What does it mean to fold our hands in prayer?
At the beginning of this year I re-decorated my formal living room into a more comfortable area for me to pray and write and read. As part of this redecorating process I got a couple of new house plants - one of which is a prayer plant.
I have to admit that I bought it because of its name only. It seems the leaves of the plant roll inwards at night and resemble the look of praying hands. Why would I not want one of these in my prayer space?
It’s beautiful and made me wonder where the tradition of folding our hands in prayer came from? It’s not in the Bible. There is no reason to think that this is the way one must pray. There are two theories about why we pray this way.

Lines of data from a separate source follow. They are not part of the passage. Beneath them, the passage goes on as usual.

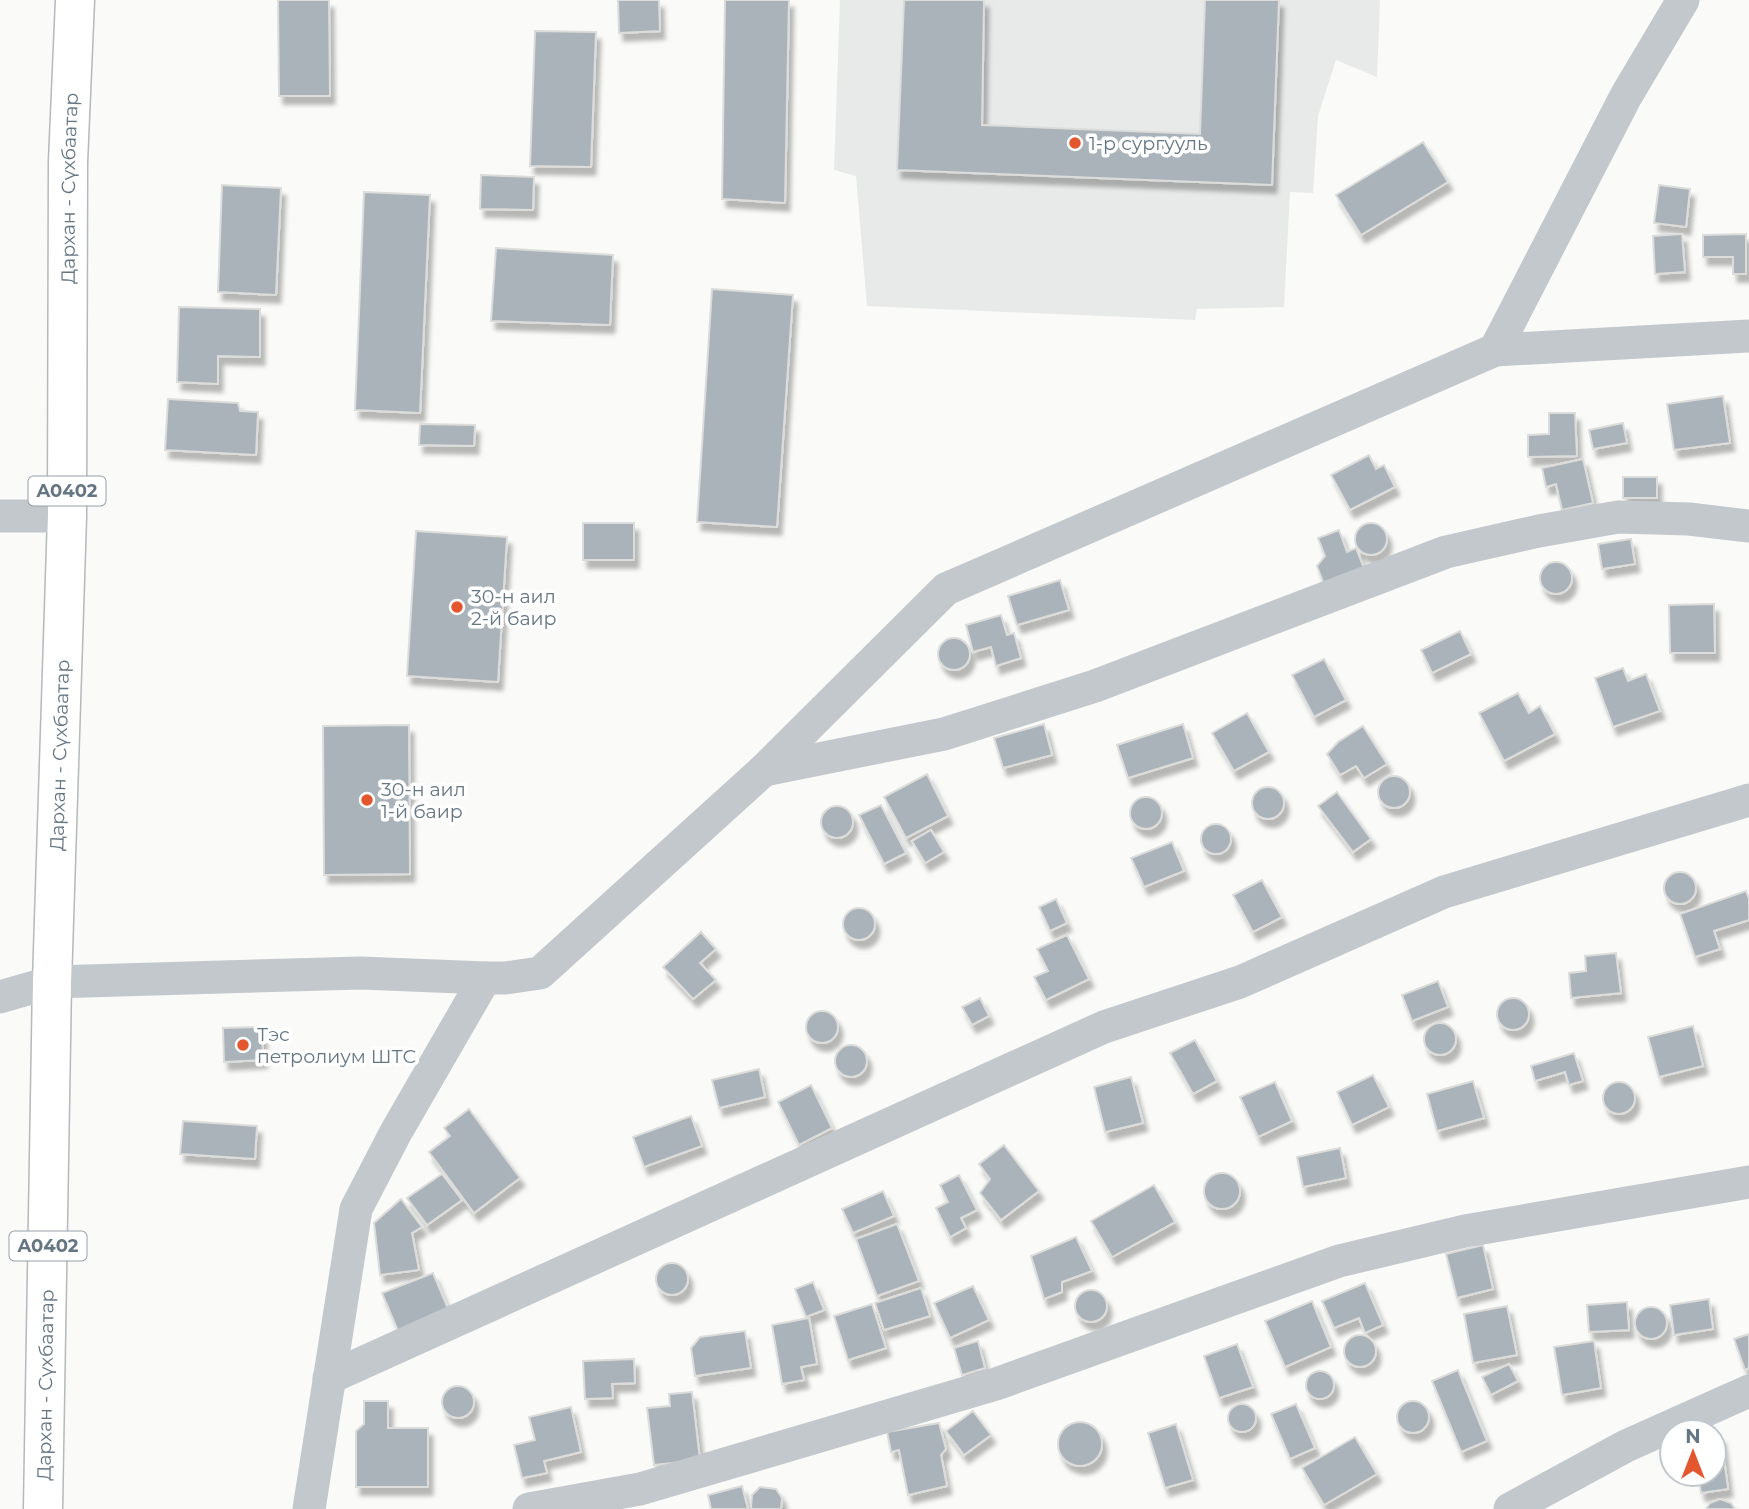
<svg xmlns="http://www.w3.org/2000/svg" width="1749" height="1509" font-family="Montserrat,sans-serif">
	<defs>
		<filter id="shadow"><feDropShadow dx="4.5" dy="8" stdDeviation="2" flood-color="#0004"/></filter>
	</defs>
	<rect width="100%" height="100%" fill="#fafaf8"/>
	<polygon fill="#e8e9e9" points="840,0 1380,0 1377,77 1336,60 1318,116 1313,193 1290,192 1284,307 1197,309 1195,320 867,306 856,176 834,170"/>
	<g fill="#aab3b9" stroke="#dcdcda" stroke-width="2" filter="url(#shadow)">
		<polygon points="278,0 329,0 330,96 279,96"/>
		<polygon points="618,0 659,0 660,31 619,33"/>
		<polygon points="725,0 789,0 785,203 722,199"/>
		<polygon points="904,0 984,0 982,125 1200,134 1205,0 1279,0 1272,185 897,170"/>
		<polygon points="535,31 596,32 591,167 530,166"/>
		<polygon points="1423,142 1448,182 1361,235 1336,195"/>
		<polygon points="481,175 534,177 533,210 480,209"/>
		<polygon points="222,185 281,188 276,295 218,292"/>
		<polygon points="1659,185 1690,189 1686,227 1654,223"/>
		<polygon points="364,192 430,195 420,413 355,410"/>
		<polygon points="1682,234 1685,272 1655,274 1653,236"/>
		<polygon points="1746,234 1746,274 1733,274 1733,257 1703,257 1703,235"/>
		<polygon points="496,248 613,255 610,325 491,321"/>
		<polygon points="712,289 793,295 777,527 697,522"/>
		<polygon points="179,307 260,309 260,357 218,356 218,384 177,382"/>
		<polygon points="1723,396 1730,443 1674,450 1667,404"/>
		<polygon points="168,399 238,403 240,411 258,412 256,455 165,450"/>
		<polygon points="1549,413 1575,413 1577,456 1528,457 1528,435 1549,434"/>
		<polygon points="1623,423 1627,443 1593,449 1589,430"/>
		<polygon points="420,424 475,425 474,446 419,445"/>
		<polygon points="1369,455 1376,469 1384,465 1395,487 1350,510 1331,475"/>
		<polygon points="1583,459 1593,503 1562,510 1556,484 1546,487 1542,468"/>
		<rect x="1623" y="477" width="34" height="21"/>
		<circle cx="1371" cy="539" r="16"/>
		<rect x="583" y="523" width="51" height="37"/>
		<polygon points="1339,530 1347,552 1356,548 1365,571 1325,587 1317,566 1325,556 1318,538"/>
		<polygon points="416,531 507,537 498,682 407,676"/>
		<polygon points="1631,539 1635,564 1602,569 1598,544"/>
		<circle cx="1556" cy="578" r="16"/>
		<polygon points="1060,580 1069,610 1017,625 1008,596"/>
		<polygon points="1714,604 1715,653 1670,653 1669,605"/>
		<polygon points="1001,615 1007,635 1014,633 1021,658 996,666 991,647 973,652 966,625"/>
		<polygon points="1460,631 1471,654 1432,673 1421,650"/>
		<circle cx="954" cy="654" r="16"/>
		<polygon points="1324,659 1346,700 1314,717 1292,675"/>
		<polygon points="1623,668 1628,681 1646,674 1660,711 1613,727 1595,678"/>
		<polygon points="1518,693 1529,713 1540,706 1555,734 1504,761 1479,713"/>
		<polygon points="1247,713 1269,752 1234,771 1212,733"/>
		<polygon points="1044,724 1052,755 1003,768 994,738"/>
		<polygon points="1183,724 1193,758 1128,778 1117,745"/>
		<polygon points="409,725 410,874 324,875 323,726"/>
		<polygon points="1363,726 1387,764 1364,778 1356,766 1340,775 1327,754 1338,742"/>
		<polygon points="927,774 948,816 906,838 884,797"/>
		<circle cx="1394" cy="792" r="16"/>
		<circle cx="1268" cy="803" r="16"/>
		<polygon points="1337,792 1371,839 1353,852 1318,806"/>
		<circle cx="1146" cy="813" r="16"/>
		<polygon points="881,805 906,853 884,864 859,815"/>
		<circle cx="837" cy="822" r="16"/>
		<circle cx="1216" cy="839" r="15"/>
		<polygon points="931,830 944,852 925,863 912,841"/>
		<polygon points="1172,842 1184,871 1144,887 1131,858"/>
		<circle cx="1680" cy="888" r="16"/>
		<polygon points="1262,880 1282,917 1253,932 1233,895"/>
		<polygon points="1746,891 1749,899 1749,920 1714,931 1720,949 1695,957 1680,914"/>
		<polygon points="1056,899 1067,923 1050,931 1039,907"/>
		<circle cx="859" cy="924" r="16"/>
		<polygon points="701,932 716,949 700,963 716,980 693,999 663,967"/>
		<polygon points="1067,935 1089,979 1046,1000 1034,977 1048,971 1037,949"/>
		<polygon points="1616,953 1621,993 1571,998 1569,973 1586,971 1585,956"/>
		<polygon points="1438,981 1448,1007 1412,1021 1402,995"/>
		<circle cx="1513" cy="1014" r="16"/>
		<polygon points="980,998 989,1016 972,1025 962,1007"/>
		<circle cx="822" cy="1027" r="16"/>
		<circle cx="1440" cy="1039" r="16"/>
		<polygon points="1693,1026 1703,1066 1659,1077 1648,1037"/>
		<polygon points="262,1027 263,1060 224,1062 223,1028"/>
		<polygon points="1195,1040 1217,1081 1193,1094 1170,1053"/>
		<circle cx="851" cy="1061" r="16"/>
		<polygon points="1574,1053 1583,1081 1569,1085 1565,1072 1535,1081 1531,1066"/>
		<polygon points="759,1069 765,1097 719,1108 712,1080"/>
		<polygon points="1373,1075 1389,1107 1352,1125 1337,1092"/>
		<polygon points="1131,1077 1143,1123 1105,1132 1094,1087"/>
		<polygon points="1473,1081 1484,1118 1437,1131 1427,1094"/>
		<circle cx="1619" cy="1098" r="16"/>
		<polygon points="1275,1082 1292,1121 1258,1137 1240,1097"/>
		<polygon points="811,1085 832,1128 799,1145 778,1102"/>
		<polygon points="469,1109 520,1178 474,1213 429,1152 450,1136 444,1128"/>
		<polygon points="691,1116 702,1146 644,1167 633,1137"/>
		<polygon points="183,1121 257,1126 255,1159 180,1154"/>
		<polygon points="1004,1145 1039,1191 1001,1220 980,1193 990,1179 979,1164"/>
		<polygon points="1340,1148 1346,1178 1303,1187 1297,1157"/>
		<circle cx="1222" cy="1191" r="18"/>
		<polygon points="442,1174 462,1200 427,1225 407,1198"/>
		<polygon points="959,1175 977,1210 961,1218 966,1228 950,1237 936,1208 948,1202 940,1185"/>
		<polygon points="1154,1185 1175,1222 1112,1257 1091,1221"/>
		<polygon points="883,1191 894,1216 853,1233 842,1209"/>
		<polygon points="401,1199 422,1227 412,1233 419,1270 380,1275 374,1223"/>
		<polygon points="897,1224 919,1281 877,1296 856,1239"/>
		<polygon points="1076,1237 1092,1271 1062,1282 1062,1292 1044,1299 1031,1256"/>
		<polygon points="1483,1245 1493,1289 1457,1298 1446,1254"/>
		<circle cx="672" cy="1279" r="16"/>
		<polygon points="433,1273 449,1311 398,1331 382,1293"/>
		<polygon points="813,1282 824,1310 806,1317 795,1289"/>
		<polygon points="1365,1283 1383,1325 1365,1333 1359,1318 1334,1328 1322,1301"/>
		<polygon points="973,1286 989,1320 950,1338 934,1303"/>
		<polygon points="921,1288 930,1316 884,1330 875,1303"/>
		<circle cx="1091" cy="1306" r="16"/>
		<polygon points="1709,1299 1713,1329 1674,1335 1670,1305"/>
		<polygon points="1312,1301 1331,1347 1285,1367 1265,1321"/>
		<polygon points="1627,1302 1629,1330 1589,1332 1587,1305"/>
		<polygon points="872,1304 886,1348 848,1360 834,1316"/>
		<polygon points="1507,1306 1517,1355 1473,1363 1464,1314"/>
		<circle cx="1651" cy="1323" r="16"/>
		<polygon points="809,1318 817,1364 801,1367 804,1380 782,1384 772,1325"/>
		<polygon points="745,1331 751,1368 695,1376 691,1348 700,1337"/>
		<polygon points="1749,1334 1749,1368 1745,1370 1734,1339"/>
		<circle cx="1360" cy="1351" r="16"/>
		<polygon points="978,1341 985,1368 962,1375 954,1348"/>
		<polygon points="1594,1341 1601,1388 1562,1395 1554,1347"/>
		<polygon points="1237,1344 1253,1387 1219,1398 1204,1356"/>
		<polygon points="634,1359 635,1383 612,1384 613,1398 585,1399 583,1361"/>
		<polygon points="1509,1364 1518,1381 1491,1395 1482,1377"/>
		<polygon points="1458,1370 1487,1441 1461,1452 1432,1381"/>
		<circle cx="1320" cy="1385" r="14"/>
		<circle cx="458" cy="1402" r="16"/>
		<polygon points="692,1392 700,1460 654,1465 647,1408 670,1406 669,1394"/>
		<circle cx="1413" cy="1417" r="16"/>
		<polygon points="364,1401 388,1401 388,1428 428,1428 428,1487 356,1487 356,1431 364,1424"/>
		<circle cx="1242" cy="1418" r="14"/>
		<polygon points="1296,1404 1315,1448 1290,1459 1271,1414"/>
		<polygon points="571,1407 581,1452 544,1461 547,1473 522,1478 514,1445 535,1440 529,1417"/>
		<polygon points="973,1411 991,1435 964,1455 946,1431"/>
		<circle cx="1080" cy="1444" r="22"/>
		<polygon points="939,1423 946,1449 941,1455 947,1486 908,1495 899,1450 891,1452 887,1432"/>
		<polygon points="1176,1424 1193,1480 1165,1488 1148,1433"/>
		<polygon points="1721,1436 1728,1489 1701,1493 1698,1474 1714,1474 1714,1437"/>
		<polygon points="1355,1437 1377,1474 1324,1505 1302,1468"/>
		<polygon points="742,1486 748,1509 711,1509 708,1495"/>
		<polygon points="760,1487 776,1489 782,1498 781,1509 751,1509 752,1495"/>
		<polygon points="1720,1499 1731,1503 1735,1509 1706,1509 1710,1503"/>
	</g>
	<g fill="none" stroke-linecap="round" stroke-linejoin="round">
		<g stroke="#b4b9bd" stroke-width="41">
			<g id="trunk">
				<path id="s1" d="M 43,1509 L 52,982 L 67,516 L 68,162 L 75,0"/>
			</g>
		</g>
		<g stroke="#c3c8cc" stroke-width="33">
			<polyline points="1495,350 1749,336"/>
			<polyline points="0,516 67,516"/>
			<polyline points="764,770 944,734 1095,686 1446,552 1539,531 1618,517 1689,519 1749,526"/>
			<polyline points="0,997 52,982 361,973 485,978"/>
			<polyline points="329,1378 1104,1027 1240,982 1444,892 1749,800"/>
			<polyline points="309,1509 356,1209 396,1132 485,978 505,978 540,973 764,770 946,589 1495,350 1626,96 1683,0"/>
			<polyline points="529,1509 640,1489 996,1384 1339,1261 1465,1231 1749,1182"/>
			<polyline points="1510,1509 1626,1446 1749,1391"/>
		</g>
		<use href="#trunk" stroke="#fff" stroke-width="38"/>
	</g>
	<g fill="#e4572e" stroke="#fff" stroke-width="2.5">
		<circle cx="1075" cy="143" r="7"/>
		<circle cx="457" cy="607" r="7"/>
		<circle cx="367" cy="800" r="7"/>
		<circle cx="243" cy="1045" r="7"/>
	</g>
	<g text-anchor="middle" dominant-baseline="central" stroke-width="7" stroke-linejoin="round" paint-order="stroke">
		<g fill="#fff" stroke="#939fa8" stroke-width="2">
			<rect x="28.5" y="476.5" width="77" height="29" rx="5"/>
			<rect x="9.5" y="1231.5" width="77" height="29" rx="5"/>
		</g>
		<g font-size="18" font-weight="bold" fill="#657683">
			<text x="67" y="491">A0402</text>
			<text x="48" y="1246">A0402</text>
		</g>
		<g font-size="19" fill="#657683" stroke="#fff" text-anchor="start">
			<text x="1089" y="143">1-р сургууль</text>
			<text x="471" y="596">30-н аил<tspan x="471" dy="22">2-й баир</tspan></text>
			<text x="381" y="789">30-н аил<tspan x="381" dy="22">1-й баир</tspan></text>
			<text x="257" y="1034">Тэс<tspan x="257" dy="22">петролиум ШТС</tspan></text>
		</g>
		<g font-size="19" fill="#657683" stroke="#fff">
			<text stroke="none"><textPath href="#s1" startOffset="1321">Дархан - Сүхбаатар</textPath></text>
			<text stroke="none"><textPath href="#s1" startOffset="754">Дархан - Сүхбаатар</textPath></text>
			<text stroke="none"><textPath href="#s1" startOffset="124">Дархан - Сүхбаатар</textPath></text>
		</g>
	</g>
	<g transform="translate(1693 1453)"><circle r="33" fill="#ffffff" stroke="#c1c8cd" stroke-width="2"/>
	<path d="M0-5L12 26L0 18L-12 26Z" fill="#e4572e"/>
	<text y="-10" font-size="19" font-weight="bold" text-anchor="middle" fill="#657683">N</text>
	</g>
</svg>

- There is evidence that the Jewish Babylonian sage, Rabba, used to pray with his hands folded and so it became a Jewish practice that early Christians adopted.
- Folded hands is symbolic of the Roman practice symbolizing submission. Shackling a prisoners hands symbolized submission and a prisoner could avoid immediate death by joining their hands together in surrender.
In either case the posture puts us in an attitude of surrender. It reflects to God that we are His, that we surrender to His will, that we let go of what is and turn toward what could be as we ask for the light of God to surround us.
I don’t often pray this way but I find myself doing it more often in this room. My plant is both a reminder of new life and new growth that happens when I surrender to God and let go of the things in this world that keep me from living in God’s love.
May we seek to let go of the pieces of this world that don’t help us to grow. And may our practice of surrender allow us to feel the loving presence of God surrounding us always.
“Do not worry about anything, but in everything by prayer and supplication with thanksgiving let your requests be made known to God.”